The committee assessed product group financial and safety performance as well as personal performance as below target. The overall STIP award was 21.6 per cent of target (10.8 per cent of maximum).

Sam Walsh

The committee assessed product group financial performance as below target and safety and personal performance as above target. The overall STIP award was 126.6 per cent of target (63.3 per cent of maximum).

Retention

Tom Albanese and Oscar Groeneveld were each awarded a conditional one-off three year retention bonus in October 2004, prior to their appointments as an executive director and product group chief executive Aluminium respectively, with a view to retaining their services. These retention bonuses of 100 per cent of salary as at 1 March 2007 were paid in October 2007. The values for Tom Albanese and Oscar Groeneveld were US$1,232,232 and US$1,195,766 respectively. These amounts have been expensed over the three year period on an accrual basis, adjusted for exchange rate fluctuations and reported in the Executives' and non executive directors' remuneration table under 'Other long term benefits' as US$477,000 for Tom Albanese and US$478,000 for Oscar Groeneveld.

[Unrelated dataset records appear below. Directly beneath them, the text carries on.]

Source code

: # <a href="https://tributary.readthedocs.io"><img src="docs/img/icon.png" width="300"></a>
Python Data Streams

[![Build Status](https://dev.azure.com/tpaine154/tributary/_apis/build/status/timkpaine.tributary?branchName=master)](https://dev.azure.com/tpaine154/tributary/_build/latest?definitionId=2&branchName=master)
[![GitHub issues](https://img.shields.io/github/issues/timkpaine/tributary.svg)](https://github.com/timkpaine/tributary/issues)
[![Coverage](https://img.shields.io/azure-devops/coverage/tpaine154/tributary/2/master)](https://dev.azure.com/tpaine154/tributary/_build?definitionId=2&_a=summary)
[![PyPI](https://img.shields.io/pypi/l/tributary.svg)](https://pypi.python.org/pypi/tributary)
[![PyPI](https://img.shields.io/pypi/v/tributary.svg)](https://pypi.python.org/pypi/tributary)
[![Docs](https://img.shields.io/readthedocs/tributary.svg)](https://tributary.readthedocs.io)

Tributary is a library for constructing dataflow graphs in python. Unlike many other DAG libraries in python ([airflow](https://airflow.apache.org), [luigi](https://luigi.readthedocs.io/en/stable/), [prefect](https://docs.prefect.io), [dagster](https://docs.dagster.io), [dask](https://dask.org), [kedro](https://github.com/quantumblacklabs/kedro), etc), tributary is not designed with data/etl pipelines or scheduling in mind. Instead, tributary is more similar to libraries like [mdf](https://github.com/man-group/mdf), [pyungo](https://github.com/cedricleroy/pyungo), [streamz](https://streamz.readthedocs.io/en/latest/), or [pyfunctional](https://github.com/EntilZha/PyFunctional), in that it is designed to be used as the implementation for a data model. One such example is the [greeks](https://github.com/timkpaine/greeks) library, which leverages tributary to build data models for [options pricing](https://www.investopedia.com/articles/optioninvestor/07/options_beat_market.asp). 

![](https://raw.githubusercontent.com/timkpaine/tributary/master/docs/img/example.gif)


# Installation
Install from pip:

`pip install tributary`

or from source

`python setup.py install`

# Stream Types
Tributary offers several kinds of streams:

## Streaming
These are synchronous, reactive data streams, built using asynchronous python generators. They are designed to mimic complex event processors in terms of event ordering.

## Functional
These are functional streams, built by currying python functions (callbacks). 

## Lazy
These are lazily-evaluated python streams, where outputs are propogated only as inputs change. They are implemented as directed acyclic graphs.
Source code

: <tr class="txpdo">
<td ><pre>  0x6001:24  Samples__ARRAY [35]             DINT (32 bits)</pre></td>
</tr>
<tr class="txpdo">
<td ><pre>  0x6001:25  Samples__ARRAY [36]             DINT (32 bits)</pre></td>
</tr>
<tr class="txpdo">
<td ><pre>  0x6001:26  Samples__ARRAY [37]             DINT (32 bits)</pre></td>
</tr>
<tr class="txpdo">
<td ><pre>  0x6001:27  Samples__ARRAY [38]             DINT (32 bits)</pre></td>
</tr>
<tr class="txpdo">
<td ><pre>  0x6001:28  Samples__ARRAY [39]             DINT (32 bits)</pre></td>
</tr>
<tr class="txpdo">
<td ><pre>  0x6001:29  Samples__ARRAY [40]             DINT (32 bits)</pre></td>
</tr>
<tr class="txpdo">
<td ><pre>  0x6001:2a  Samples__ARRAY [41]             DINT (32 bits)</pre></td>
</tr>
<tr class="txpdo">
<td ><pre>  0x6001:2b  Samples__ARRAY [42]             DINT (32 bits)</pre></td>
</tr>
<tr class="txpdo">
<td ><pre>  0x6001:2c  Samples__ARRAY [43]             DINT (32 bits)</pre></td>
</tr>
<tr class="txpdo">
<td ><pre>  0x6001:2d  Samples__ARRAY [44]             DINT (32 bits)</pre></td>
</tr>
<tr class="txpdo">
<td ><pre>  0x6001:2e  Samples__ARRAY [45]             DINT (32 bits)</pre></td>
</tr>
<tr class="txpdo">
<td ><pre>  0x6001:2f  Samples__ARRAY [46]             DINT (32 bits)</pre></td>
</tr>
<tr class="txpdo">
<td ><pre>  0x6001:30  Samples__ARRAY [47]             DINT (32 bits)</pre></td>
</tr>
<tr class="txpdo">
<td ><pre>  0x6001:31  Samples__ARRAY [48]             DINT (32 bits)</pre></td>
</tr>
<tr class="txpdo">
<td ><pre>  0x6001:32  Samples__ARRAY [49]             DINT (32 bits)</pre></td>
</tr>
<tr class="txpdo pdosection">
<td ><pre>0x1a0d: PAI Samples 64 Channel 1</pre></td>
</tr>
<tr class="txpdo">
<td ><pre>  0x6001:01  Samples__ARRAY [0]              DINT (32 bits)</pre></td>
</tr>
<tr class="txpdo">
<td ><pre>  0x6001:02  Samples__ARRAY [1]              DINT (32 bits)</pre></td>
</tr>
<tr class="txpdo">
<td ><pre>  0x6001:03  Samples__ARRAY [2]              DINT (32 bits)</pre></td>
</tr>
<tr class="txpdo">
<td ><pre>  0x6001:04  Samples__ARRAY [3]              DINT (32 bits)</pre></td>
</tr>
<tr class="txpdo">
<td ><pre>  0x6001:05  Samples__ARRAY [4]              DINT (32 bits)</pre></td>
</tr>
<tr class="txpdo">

Share based payment - long term incentives granted in 2007

Options over either Rio Tinto plc or Rio Tinto Limited shares, as appropriate, were granted to each executive except Dick Evans under the SOP on 13 March 2007. The committee reviewed the performance condition applicable to this grant and confirmed that vesting will be dependent on Rio Tinto's TSR relative to the HSBC Global Mining Index over a three year performance period.

A conditional award of performance shares in either Rio Tinto plc or Rio Tinto Limited shares was made to each executive except Dick Evans under the MCCP on 13 March 2007. The committee reviewed the performance condition applicable to the conditional award and confirmed that vesting will be dependent on Rio Tinto's TSR relative to 15 other mining companies.